Même si le chef du commando explique la mise en cause du berger de Cargese comme une vengeance contre celui qu’il soupçonnait de les avoir balancés, les données fondamentales du procès sont restées à peu près les mêmes.
L’histoire des révoltés du Bounty a inspiré trois films. Un premier, en 1935, avec Clark Gable. Un deuxième, en 1962, avec Marlon Brando. Un troisième, en 1984, avec Mel Gibson.
En ce qui concerne l’affaire Colonna, c’est la même chose. Un premier procès aux assises, en 2007. Un remake en 2009. Un second remake en 2011. Et si, à la différence des films sur les « révoltés du Bounty », les acteurs n’ont pas changé, le scénario est resté à peu près identique. Avec un changement de conclusion en 2009 puisque la réclusion criminelle à laquelle avait été condamné Colonna en 2007 a été assortie d’une peine de sûreté de 22 ans en 2009.
Pour le reste, si l’on ignore encore la conclusion du procès de 2011, les données sont restées à peu près les mêmes. Même si, cette fois, elles ont été plus rationalisées. Il y a d’abord ce qui innocente Yvan Colonna. Il n’existe, en effet, aucun élément matériel contre lui. Il n’a pas été repéré par son portable comme ses présumés complices. Il n’a pas non plus été identifié sur place, puisque tous les témoins, dont certains que l’on ne peut soupçonner de lui être favorables, affirment ne pas le reconnaître. Et quelques-uns d’entre eux affirment même « qu’il s’agit d’un autre homme que lui ». Tout cela complété par des expertises qui semblent indiquer que le tueur du préfet Erignac était plus grand que lui, ce qui n’est pas le cas de Colonna.

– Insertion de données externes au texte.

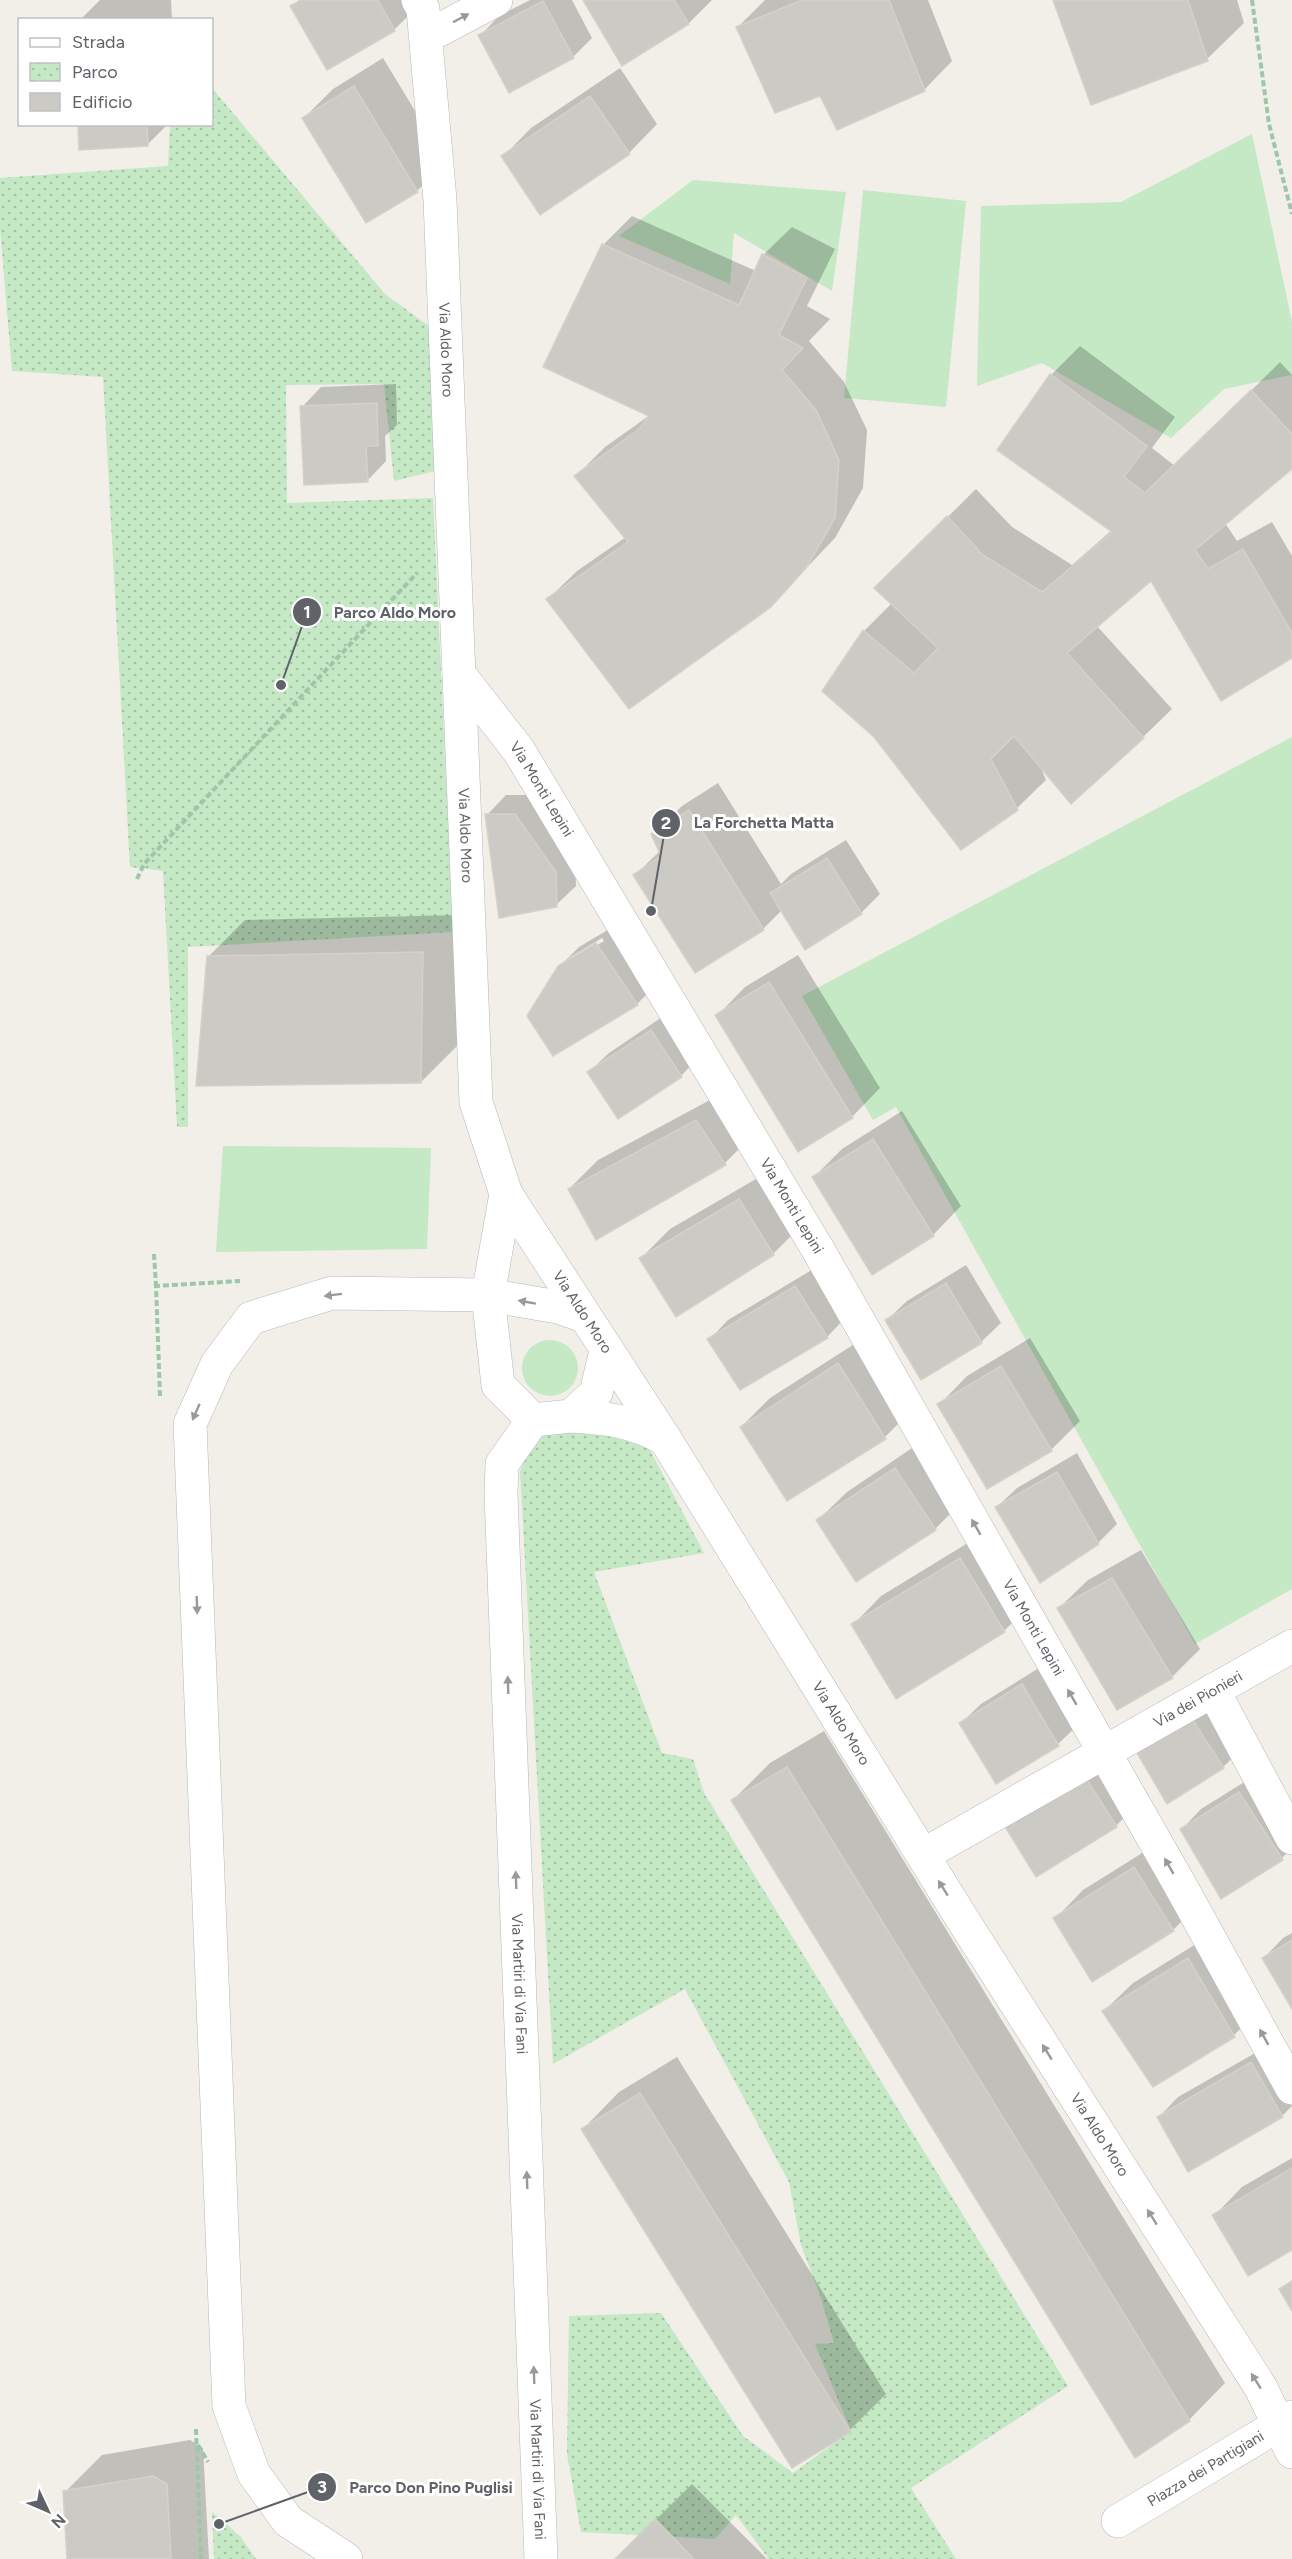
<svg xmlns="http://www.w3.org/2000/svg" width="1292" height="2559" viewBox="0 0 1292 2559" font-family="Figtree,sans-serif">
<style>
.grass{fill:#c5e8c5}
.park{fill:url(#park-dots)}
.shadow{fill:#0003;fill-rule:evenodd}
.building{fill:#cccac5;stroke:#d6d1c6;stroke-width:1.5}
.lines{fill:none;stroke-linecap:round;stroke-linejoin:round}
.minor-casing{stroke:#b5b8bc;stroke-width:34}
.path{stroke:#9cc7a9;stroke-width:4;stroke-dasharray:6 3;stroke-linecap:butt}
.minor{stroke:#fff;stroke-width:33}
.oneway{fill:#979a9d}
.labels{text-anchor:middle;stroke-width:6;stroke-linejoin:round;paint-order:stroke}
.street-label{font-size:15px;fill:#5f6368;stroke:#fff}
.leader{fill:none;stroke:#5f6368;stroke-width:2}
.callout-dot{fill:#5f6368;stroke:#fff;stroke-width:2}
.mark-label{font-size:18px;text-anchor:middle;font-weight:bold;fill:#fff}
.callout-label{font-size:16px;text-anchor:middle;font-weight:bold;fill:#5f6368;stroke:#fff;stroke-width:6;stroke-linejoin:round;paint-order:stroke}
</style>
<defs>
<pattern id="park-dots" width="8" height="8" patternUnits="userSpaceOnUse" patternTransform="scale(1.5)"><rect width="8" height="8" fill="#c5e8c5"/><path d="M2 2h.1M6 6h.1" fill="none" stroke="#a3c0a4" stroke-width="1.8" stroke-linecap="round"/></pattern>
</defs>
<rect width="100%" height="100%" fill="#f1efe8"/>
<g class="grass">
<path d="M 1252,134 L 1292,322 L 1292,375 L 1224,389 L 1171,438 L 1042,363 L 977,386 L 981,206 L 1121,202 Z"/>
<path d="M 693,180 L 846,192 L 832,291 L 734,233 L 730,284 L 619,236 Z"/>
<path d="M 863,190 L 966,201 L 946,407 L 844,398 Z"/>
<path d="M 1292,737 L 1292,1589 L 1195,1644 L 896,1107 L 873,1120 L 802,996 Z"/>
<path d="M 223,1146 L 431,1148 L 427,1249 L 216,1252 Z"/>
<circle cx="550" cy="1368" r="28"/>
</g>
<g class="park">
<path d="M 212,88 L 385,294 L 430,327 L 439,470 L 394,481 L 384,384 L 286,385 L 287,503 L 433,498 L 453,932 L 188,947 L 188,1127 L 177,1127 L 163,871 L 130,867 L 103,377 L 12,371 L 0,228 L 0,178 L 168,166 L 170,125 L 212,124 Z"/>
<path d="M 539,1428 L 642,1435 L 704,1553 L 594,1572 L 662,1753 L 693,1759 L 704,1793 L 1068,2386 L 911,2488 L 956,2559 L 769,2559 L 736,2515 L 715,2539 L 581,2532 L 567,2454 L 569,2316 L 661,2313 L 743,2436 L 793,2473 L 851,2431 L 815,2344 L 834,2343 L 821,2298 L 801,2245 L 789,2182 L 685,1989 L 553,2064 L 520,1471 Z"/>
<path d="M 212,2512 L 240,2536 L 256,2559 L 214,2559 Z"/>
</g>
<g class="shadow">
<path d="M 100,0 L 171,0 L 172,20 L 80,20 Z"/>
<path d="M 299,0 L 408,0 L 414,10 L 394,30 L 328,68 L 292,6 Z"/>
<path d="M 530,0 L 572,0 L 592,38 L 573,57 L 480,36 L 499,16 Z"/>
<path d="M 585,0 L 712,0 L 689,23 L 622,64 Z"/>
<path d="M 765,0 L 928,0 L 952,61 L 924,90 L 737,28 Z"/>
<path d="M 1054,0 L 1237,0 L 1244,23 L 1207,59 Z"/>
<path d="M 383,58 L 446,162 L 418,190 L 367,221 L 304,118 L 333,89 Z"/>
<path d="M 620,68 L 657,124 L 629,153 L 503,157 L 531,128 Z"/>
<path d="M 79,124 L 168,124 L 147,145 Z"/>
<path d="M 632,216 L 756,271 L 763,255 L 792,227 L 835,249 L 807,306 L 830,319 L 809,341 L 844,382 L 867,430 L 863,488 L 835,538 L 770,606 L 548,599 L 577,571 L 626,537 L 576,476 L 605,447 L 650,415 L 603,245 Z"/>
<path d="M 1080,346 L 1175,417 L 1152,448 L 1175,466 L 1280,362 L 1292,375 L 1292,467 L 1225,523 L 1237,541 L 1272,522 L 1292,556 L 1292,656 L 1152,579 L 1097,626 L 1172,709 L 1143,737 L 1039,763 L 1046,780 L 1017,808 L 961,848 L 864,631 L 892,603 L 876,588 L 976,489 L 1012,527 L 1072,565 L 1112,530 L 999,449 L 1051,375 Z"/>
<path d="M 396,384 L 397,425 L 385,436 L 386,461 L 367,481 L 302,407 L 321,387 Z"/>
<path d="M 718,783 L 781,884 L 791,874 L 846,840 L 880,894 L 861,913 L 782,910 L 763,929 L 635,875 L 660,851 L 653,834 L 682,806 Z"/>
<path d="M 506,795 L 535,795 L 575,852 L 576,886 L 556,905 L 487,815 Z"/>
<path d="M 459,915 L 458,1045 L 421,1082 L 208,957 L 245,920 Z"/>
<path d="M 616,925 L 656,985 L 637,1004 L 559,967 L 579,947 ZM 602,938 L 604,941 L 569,962 L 569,958 Z"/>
<path d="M 798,955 L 880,1088 L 852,1117 L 717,1016 L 745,987 Z"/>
<path d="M 671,1011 L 700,1056 L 681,1076 L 589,1072 L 609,1053 Z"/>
<path d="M 725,1092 L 753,1135 L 725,1163 L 569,1189 L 598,1160 Z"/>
<path d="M 902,1111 L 961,1206 L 933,1235 L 814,1177 L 842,1149 Z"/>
<path d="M 768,1172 L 802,1225 L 773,1254 L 676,1315 L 641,1258 L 670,1229 Z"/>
<path d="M 966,1265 L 1001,1323 L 981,1342 L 887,1320 L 907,1301 Z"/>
<path d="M 815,1268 L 846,1317 L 827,1337 L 709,1340 L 728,1320 Z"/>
<path d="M 867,1336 L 913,1409 L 885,1437 L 741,1427 L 770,1398 Z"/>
<path d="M 1030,1338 L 1080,1421 L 1051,1450 L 939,1405 L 967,1376 Z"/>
<path d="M 924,1440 L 964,1500 L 935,1529 L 818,1520 L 847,1492 Z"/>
<path d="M 1077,1453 L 1117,1524 L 1098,1543 L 997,1507 L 1017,1488 Z"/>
<path d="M 989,1530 L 1033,1602 L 1004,1631 L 853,1625 L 881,1596 Z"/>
<path d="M 1141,1550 L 1200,1649 L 1172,1677 L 1059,1608 L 1088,1580 Z"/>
<path d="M 1042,1666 L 1078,1725 L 1058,1744 L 997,1782 L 961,1723 L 981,1704 Z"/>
<path d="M 1212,1700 L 1243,1748 L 1223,1767 L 1139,1753 Z"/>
<path d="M 824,1731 L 1225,2383 L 1189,2420 L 733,1800 L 770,1763 Z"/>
<path d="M 1104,1756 L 1135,1806 L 1116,1826 L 1006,1825 Z"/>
<path d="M 1259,1773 L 1292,1848 L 1282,1858 L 1182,1829 L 1201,1809 Z"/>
<path d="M 1163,1840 L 1202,1901 L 1173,1930 L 1055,1919 L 1083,1890 Z"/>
<path d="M 1217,1931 L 1263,2007 L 1234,2035 L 1104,2011 L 1133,1983 Z"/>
<path d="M 1292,1933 L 1292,2006 L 1264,1958 L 1283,1938 Z"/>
<path d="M 1271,2044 L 1292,2081 L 1292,2106 L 1282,2116 L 1159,2117 L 1178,2097 Z"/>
<path d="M 677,2057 L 886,2394 L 850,2430 L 583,2129 L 619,2092 Z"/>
<path d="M 1292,2158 L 1292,2248 L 1214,2216 L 1242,2187 Z"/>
<path d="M 190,2440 L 203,2448 L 209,2559 L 68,2559 L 65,2492 L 102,2455 Z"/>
<path d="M 692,2484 L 767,2559 L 616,2559 Z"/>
</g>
<g class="building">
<path d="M 301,0 L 378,0 L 395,31 L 327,70 L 290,6 Z"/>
<path d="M 583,0 L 674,0 L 689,24 L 622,66 Z"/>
<path d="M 802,0 L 889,0 L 925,91 L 837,130 L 820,96 L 775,113 L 736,27 Z"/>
<path d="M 1053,0 L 1188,0 L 1208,61 L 1091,105 Z"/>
<path d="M 543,1 L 574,58 L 509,93 L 478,35 Z"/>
<path d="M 354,86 L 418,192 L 366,223 L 302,118 Z"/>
<path d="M 590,96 L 630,154 L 540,215 L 501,156 Z"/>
<path d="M 78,124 L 147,124 L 148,146 L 79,150 Z"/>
<path d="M 602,244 L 739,305 L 762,254 L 807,278 L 779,335 L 803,348 L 782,370 L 816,410 L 839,460 L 835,518 L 806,568 L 771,607 L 629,709 L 546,599 L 628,542 L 574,476 L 639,429 L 649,416 L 543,367 Z"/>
<path d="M 1050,374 L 1147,446 L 1124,477 L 1145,493 L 1251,390 L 1292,434 L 1292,469 L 1195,550 L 1208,569 L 1243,549 L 1292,633 L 1292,658 L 1221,701 L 1151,581 L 1067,653 L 1144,738 L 1071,804 L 1014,736 L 991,759 L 1018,810 L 961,850 L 874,737 L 822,691 L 863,630 L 914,673 L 938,648 L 874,588 L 947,516 L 983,555 L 1042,592 L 1112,532 L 997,450 Z"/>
<path d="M 377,403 L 378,446 L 366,446 L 368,482 L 304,485 L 300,406 Z"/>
<path d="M 689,810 L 764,930 L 695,973 L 633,875 L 661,856 L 651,834 Z"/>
<path d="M 485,814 L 515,814 L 556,872 L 557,907 L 499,918 Z"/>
<path d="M 827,858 L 862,914 L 805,950 L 770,893 Z"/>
<path d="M 596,943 L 638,1005 L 553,1056 L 527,1016 L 558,966 Z"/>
<path d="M 423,952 L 421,1083 L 196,1086 L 207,956 Z"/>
<path d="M 769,982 L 853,1118 L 798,1152 L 715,1015 Z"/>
<path d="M 651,1030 L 682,1077 L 618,1119 L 587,1072 Z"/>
<path d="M 696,1120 L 726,1165 L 596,1240 L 568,1189 Z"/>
<path d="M 873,1139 L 934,1236 L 872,1275 L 812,1177 Z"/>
<path d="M 739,1199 L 774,1255 L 676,1317 L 639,1258 Z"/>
<path d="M 946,1283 L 982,1343 L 921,1380 L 885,1320 Z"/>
<path d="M 795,1286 L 828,1338 L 740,1390 L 707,1339 Z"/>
<path d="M 838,1363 L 886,1439 L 787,1501 L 740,1427 Z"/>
<path d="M 1001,1366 L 1052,1451 L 987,1489 L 937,1404 Z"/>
<path d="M 895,1468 L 936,1530 L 856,1582 L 816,1520 Z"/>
<path d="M 1057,1472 L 1099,1544 L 1040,1583 L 995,1507 Z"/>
<path d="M 960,1558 L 1005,1632 L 896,1699 L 851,1624 Z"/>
<path d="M 1112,1578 L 1173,1678 L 1117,1710 L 1057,1608 Z"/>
<path d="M 1022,1684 L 1059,1746 L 996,1784 L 959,1723 Z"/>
<path d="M 1192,1719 L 1224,1768 L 1167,1804 L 1137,1753 Z"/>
<path d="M 787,1767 L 1190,2421 L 1135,2458 L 731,1800 Z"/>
<path d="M 1084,1775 L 1117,1827 L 1036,1877 L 1004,1825 Z"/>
<path d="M 1239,1792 L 1283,1860 L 1221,1899 L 1180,1829 Z"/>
<path d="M 1134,1867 L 1174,1931 L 1092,1982 L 1053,1918 Z"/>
<path d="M 1292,1940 L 1292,2009 L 1262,1958 Z"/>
<path d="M 1188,1958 L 1235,2037 L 1153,2087 L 1102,2011 Z"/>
<path d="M 1251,2062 L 1283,2117 L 1188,2172 L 1157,2117 Z"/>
<path d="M 640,2093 L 851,2432 L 792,2468 L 581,2129 Z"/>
<path d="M 1292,2168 L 1292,2250 L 1248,2276 L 1212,2215 Z"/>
<path d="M 1292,2281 L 1292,2311 L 1279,2289 Z"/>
<path d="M 153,2476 L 167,2484 L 171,2559 L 67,2559 L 63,2491 Z"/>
<path d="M 655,2519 L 694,2559 L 615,2559 Z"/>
</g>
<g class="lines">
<defs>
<g id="minor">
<path id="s1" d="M 418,0 L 423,9 L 440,200 L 476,1102 L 506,1194 L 665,1439 L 961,1917 L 1261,2388 L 1292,2452"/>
<path d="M 426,37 L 496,0"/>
<path id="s2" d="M 459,674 L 519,751 L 817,1248 L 1180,1885 L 1292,2088"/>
<path d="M 506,1194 L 488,1295 L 498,1385 L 533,1420 L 571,1416 L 596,1393 L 606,1351"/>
<path d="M 571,1416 C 607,1418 634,1421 665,1439"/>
<path id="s3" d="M 533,1420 L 502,1464 L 501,1494 L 541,2559"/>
<path d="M 1213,1690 L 1292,1838"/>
<path id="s4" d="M 923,1855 L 1292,1646"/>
<path id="s5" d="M 1118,2521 L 1292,2417"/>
<path d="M 346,2559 L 288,2521 L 254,2474 L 229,2406 L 190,1424 L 217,1364 L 251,1318 L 332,1293 L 488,1295 L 558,1307 L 584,1316"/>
</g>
</defs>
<use href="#minor" class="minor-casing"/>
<g class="path">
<path d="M 1252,0 L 1269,124 L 1292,214"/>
<path d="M 137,879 L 144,864 L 417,573"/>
<path d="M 154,1254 L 156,1286"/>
<path d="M 160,1396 L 156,1286 L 240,1281"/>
<path d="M 196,2429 L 201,2559"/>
<path d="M 198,2445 L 208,2462"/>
</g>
<use href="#minor" class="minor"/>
</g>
<defs><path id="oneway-solid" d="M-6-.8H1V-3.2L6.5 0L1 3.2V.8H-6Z" transform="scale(1.5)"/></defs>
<g class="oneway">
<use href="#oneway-solid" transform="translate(461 18) rotate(-28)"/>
<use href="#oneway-solid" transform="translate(333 1295) rotate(173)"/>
<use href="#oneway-solid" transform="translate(527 1302) rotate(-170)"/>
<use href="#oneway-solid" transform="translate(196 1412) rotate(114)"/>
<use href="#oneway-solid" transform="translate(976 1527) rotate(-120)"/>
<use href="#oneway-solid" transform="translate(197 1605) rotate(88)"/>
<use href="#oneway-solid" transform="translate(508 1685) rotate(-92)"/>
<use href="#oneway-solid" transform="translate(1072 1697) rotate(-120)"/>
<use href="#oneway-solid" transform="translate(1169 1866) rotate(-120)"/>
<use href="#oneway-solid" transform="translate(516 1880) rotate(-92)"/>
<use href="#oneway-solid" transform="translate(943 1888) rotate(-122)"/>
<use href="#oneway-solid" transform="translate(1264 2037) rotate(-119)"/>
<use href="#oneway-solid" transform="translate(1047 2052) rotate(-122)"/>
<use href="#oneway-solid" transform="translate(527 2180) rotate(-92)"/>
<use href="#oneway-solid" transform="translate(1152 2217) rotate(-122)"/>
<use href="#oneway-solid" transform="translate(534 2375) rotate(-92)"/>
<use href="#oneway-solid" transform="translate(1256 2381) rotate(-122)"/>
</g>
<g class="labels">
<g class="street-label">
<text dy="5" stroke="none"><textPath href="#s1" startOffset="352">Via Aldo Moro</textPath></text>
<text dy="5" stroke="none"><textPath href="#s2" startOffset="142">Via Monti Lepini</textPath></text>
<text dy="5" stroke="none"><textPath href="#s1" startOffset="838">Via Aldo Moro</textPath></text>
<text dy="5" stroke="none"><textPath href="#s2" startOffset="628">Via Monti Lepini</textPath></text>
<text dy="5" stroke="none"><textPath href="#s1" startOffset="1342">Via Aldo Moro</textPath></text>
<text dy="5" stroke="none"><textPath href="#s2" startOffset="1114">Via Monti Lepini</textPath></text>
<text dy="5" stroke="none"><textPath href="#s4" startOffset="316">Via dei Pionieri</textPath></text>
<text dy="5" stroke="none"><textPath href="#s1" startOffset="1828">Via Aldo Moro</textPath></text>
<text dy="5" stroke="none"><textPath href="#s3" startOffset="574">Via Martiri di Via Fani</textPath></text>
<text dy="5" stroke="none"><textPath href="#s1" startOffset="2314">Via Aldo Moro</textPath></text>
<text dy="5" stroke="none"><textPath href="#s5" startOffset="102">Piazza dei Partigiani</textPath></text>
<text dy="5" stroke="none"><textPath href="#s3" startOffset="1060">Via Martiri di Via Fani</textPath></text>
</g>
</g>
<path class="leader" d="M281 685L307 612M651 911L666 823M219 2524L322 2487"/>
<g class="callout-dot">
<circle cx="281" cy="685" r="6"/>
<circle cx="651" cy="911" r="6"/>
<circle cx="219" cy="2524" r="6"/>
<circle cx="307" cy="612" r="15"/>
<circle cx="666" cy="823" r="15"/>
<circle cx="322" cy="2487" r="15"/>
</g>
<g class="mark-label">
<text x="307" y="618">1</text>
<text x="666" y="829">2</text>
<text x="322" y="2493">3</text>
</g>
<g class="callout-label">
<text x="395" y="618">Parco Aldo Moro</text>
<text x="764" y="828">La Forchetta Matta</text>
<text x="431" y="2493">Parco Don Pino Puglisi</text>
</g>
<rect x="18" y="18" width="195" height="108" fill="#ffffff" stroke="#bfc1c3" stroke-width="1.5"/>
<rect x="30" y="38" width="30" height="9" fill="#ffffff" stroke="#bfc1c3" stroke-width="1.5"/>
<text x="72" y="48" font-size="18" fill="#5f6368">Strada</text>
<rect x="30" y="63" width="30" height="18" fill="url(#park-dots)" stroke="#bfc1c3" stroke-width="1.5"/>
<text x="72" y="78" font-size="18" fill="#5f6368">Parco</text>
<rect x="30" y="93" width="30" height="18" fill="#cccac5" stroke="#bfc1c3" stroke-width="1.5"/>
<text x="72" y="108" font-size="18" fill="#5f6368">Edificio</text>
<g transform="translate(48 2511) rotate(134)" stroke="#ffffff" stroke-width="4.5" paint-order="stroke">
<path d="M0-4.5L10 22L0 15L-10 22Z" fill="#5f6368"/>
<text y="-9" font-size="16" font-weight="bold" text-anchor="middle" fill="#5f6368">N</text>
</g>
</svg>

Par contre, Colonna est compromis gravement par les déclarations faites devant la police, par certaines femmes des membres du commando, et pire, par des membres du commando qui l’ont formellement mis en cause. Accusations qui ont été réitérées devant le magistrat instructeur avant d’êtres annulées, parfois quelques années plus tard, les femmes et les hommes affirmant alors que Colonna « n’y était pas ». Tout le monde s’en est finalement tenu à cette position aux cours des deux procès aux Assises, la défense et eux-mêmes expliquant qu’ils n’avaient fait qu’aller dans le sens des convictions de la police pour sauver, qui leurs enfants, qui leur femme. Un raisonnement qui n’a pas été pris en compte par les magistrats, sans doute aussi parce que les responsables policiers ont, à chaque fois, fermement réitéré leurs accusations contre Colonna.
Surtout, beaucoup de gens se demandaient, y compris en Corse, ce qui avait bien pu pousser les militants aguerris du commando, à avoir gravement compromis un autre militant, par ailleurs leur ami. Lors de l’audition des membres du commando, aux Assises, le 24 mai dernier, on a eu un début d’explication. Colonna a expliqué qu’un des membres de la bande, Pierre Alessandri, l’avait contacté, pour participer à l’opération, ce qu’il avait refusé. Il était donc au courant du projet d’assassinat du préfet Erignac. Suivent les explications du chef du commando, Alain Ferrandi : « J’ai pensé un moment qu’il pouvait être l’informateur du préfet Bonnet. » Ce fameux Corte, dont on ne sait s’il a existé et qui, le premier, aurait fourni les noms des membres du commando au préfet Bonnet qui, à l’époque, n’avait pas été pris au sérieux par la justice. C’est donc pour se venger de Colonna que Ferrandi et ses amis l’auraient mis en cause lors de leurs interrogatoires…
Si cette hypothèse peut être confortée par l’existence de certains règlements de compte du même genre dans des affaires passées (dans les années 70 un groupuscule terroriste mao, les NAPAP, avait voulu compromettre l’un des leurs qui avait décidé de ne plus participer à un crime politique en utilisant une arme qui lui était attribuée), elle aura évidemment du mal à convaincre des magistrats professionnels. D’autant que l’on voit mal des militants nationalistes du niveau de Ferrandi et des autres se prêter à une « petite vengeance » aux conséquences aussi dramatiques pour leur ami Colonna. « La ficelle est un peu grosse » a d’ailleurs déclaré un avocat de la partie civile. Reste que cette histoire, ajoutée aux imperfections du dossier, peut accentuer le doute en ce qui concerne la responsabilité de Colonna dans l’assassinat d’Erignac. Ce doute suffira-t-il à emporter la conviction de la cour d’assises spéciale ? C’est toute la question, à moins que le ressentiment d’une partie de la magistrature à l’égard de Nicolas Sarkozy qui avait déclaré Colonna coupable, avant même qu’il ne soit jugé, les pousse à un acquittement très provocateur. Puisque le doute doit profiter à l’accusé.